> **ABOUT THIS EXERCISE**
Set down every record below exactly as written, but leave out the pictures.
((
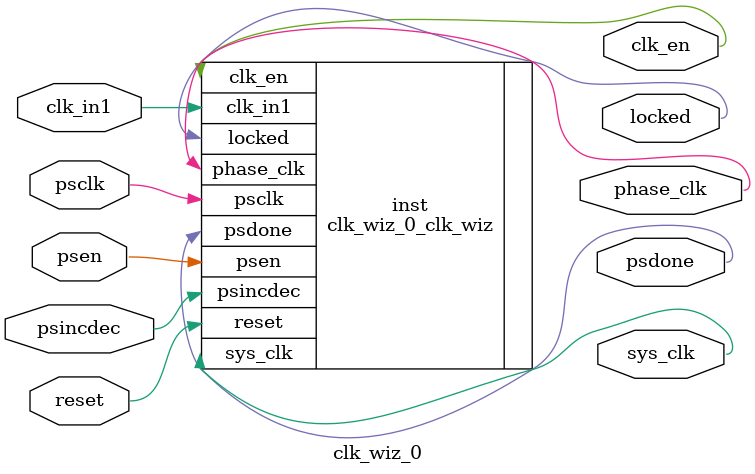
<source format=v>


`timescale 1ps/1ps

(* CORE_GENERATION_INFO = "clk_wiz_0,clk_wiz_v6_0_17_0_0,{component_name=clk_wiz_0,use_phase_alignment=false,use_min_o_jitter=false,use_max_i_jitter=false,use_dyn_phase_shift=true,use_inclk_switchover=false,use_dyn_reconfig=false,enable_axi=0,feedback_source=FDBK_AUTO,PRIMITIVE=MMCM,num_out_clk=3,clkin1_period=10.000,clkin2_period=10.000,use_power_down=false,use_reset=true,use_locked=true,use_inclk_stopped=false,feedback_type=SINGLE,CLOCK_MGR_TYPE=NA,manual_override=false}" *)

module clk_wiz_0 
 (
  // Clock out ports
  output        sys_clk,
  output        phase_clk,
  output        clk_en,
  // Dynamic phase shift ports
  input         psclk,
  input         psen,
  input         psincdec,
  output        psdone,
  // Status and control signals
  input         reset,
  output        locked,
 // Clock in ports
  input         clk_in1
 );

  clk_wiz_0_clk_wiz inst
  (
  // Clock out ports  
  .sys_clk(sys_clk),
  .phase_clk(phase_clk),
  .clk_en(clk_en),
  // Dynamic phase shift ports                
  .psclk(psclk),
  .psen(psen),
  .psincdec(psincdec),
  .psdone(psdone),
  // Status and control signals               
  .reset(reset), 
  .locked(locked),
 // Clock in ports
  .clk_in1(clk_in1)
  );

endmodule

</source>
))
> **WORKED SOLUTION**
<source format=v>


`timescale 1ps/1ps

(* CORE_GENERATION_INFO = "clk_wiz_0,clk_wiz_v6_0_17_0_0,{component_name=clk_wiz_0,use_phase_alignment=false,use_min_o_jitter=false,use_max_i_jitter=false,use_dyn_phase_shift=true,use_inclk_switchover=false,use_dyn_reconfig=false,enable_axi=0,feedback_source=FDBK_AUTO,PRIMITIVE=MMCM,num_out_clk=3,clkin1_period=10.000,clkin2_period=10.000,use_power_down=false,use_reset=true,use_locked=true,use_inclk_stopped=false,feedback_type=SINGLE,CLOCK_MGR_TYPE=NA,manual_override=false}" *)

module clk_wiz_0 
 (
  // Clock out ports
  output        sys_clk,
  output        phase_clk,
  output        clk_en,
  // Dynamic phase shift ports
  input         psclk,
  input         psen,
  input         psincdec,
  output        psdone,
  // Status and control signals
  input         reset,
  output        locked,
 // Clock in ports
  input         clk_in1
 );

  clk_wiz_0_clk_wiz inst
  (
  // Clock out ports  
  .sys_clk(sys_clk),
  .phase_clk(phase_clk),
  .clk_en(clk_en),
  // Dynamic phase shift ports                
  .psclk(psclk),
  .psen(psen),
  .psincdec(psincdec),
  .psdone(psdone),
  // Status and control signals               
  .reset(reset), 
  .locked(locked),
 // Clock in ports
  .clk_in1(clk_in1)
  );

endmodule

</source>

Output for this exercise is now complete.